Why do we call ourselves “City Changers”? (Part One)

By Jim Taylor

The Bible teaches that God raises up cities and nations to fulfill his purposes on the earth. For instance,

  • Eden was created by God as a garden of paradise for the man and woman so they could live, work, enjoy his presence, and have dominion over the land (Genesis 1:28; 2:8-15; 3:8-9).
  • Shechem and Hebron were among the cities dedicated by God as “cities of refuge,” places of sanctuary for someone who accidentally killed another person and who needed protection from avenging family members (Numbers 35:10-15; Josh 20:1-9).
  • Jerusalem was known as the “city of God” (Psalm 46:4). It was the home of the temple and served as the center for the worship of Israel’s God. God himself said about this city, “I have chosen Jerusalem for my name to be there” (Deuteronomy 12:5; 2 Chronicles 6:6; 1 Kings 14:21).
  • Bethel, mentioned in scripture second only to Jerusalem, was called “the house of God” and “a holy place.” Jacob said it was “the gate of heaven” after God spoke to him in a dream there (Genesis 28:17). It was always—before and after Israel’s occupation—a center for worship.
  • Bethlehem was always connected to the Messiah. Ruth lived there and is named in Jesus’ genealogy (Ruth 1:1-2; Matthew 1:5).

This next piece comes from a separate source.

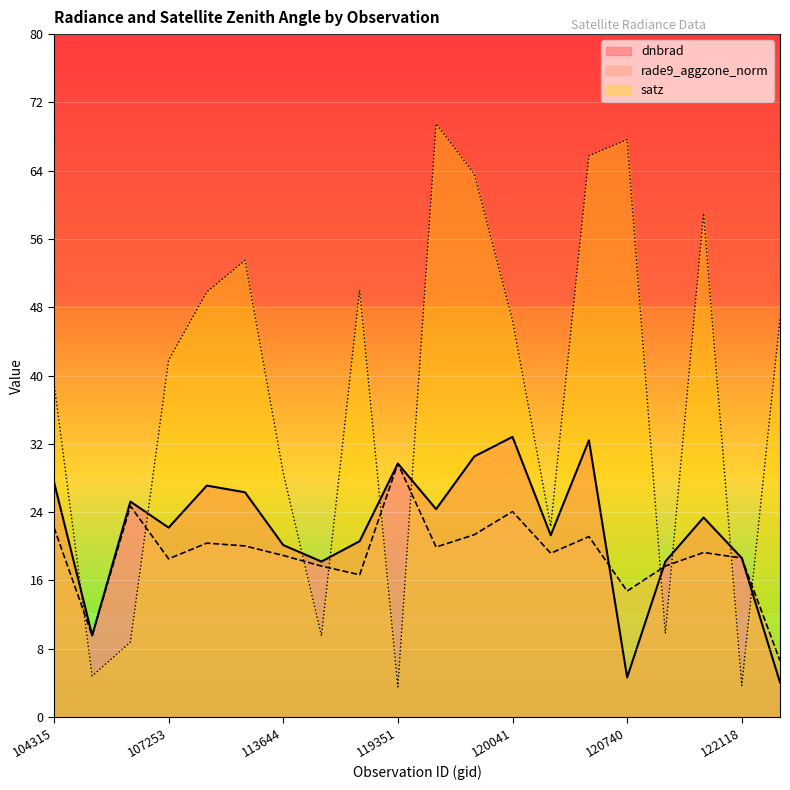

The dnbrad series shows 9.6 at 104431. True or false?

True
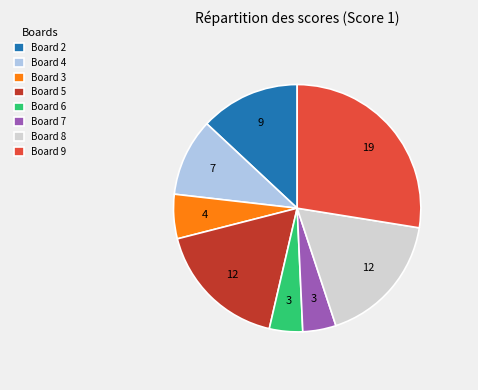

Which has a higher value, Board 7 or Board 2?

Board 2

It is where David—from whose line Jesus would come—shepherded his flock, wrote psalms, and was appointed king (1 Samuel 17:15; 16:13). Micah prophesied that out of this little town would come “a ruler over Israel,” and it became the birthplace of the Savior (Micah 5:2; Matthew 2:1).
  • Israel was elected by God for a special historical and religious purpose. He intended to bless all nations through this one nation (Genesis 12:3); Israel was to be a light to call all nations to himself (Isaiah 60:3; Jeremiah 3:17).

Notice that each one of these places had its own personality, a unique set of strengths, and a divine purpose.

This leads us to ask, “Why did God create our town? What part in his plan did God intend our community to play? What is the redemptive purpose for our city?” We believe he had something specific in mind when he planted the place where we live.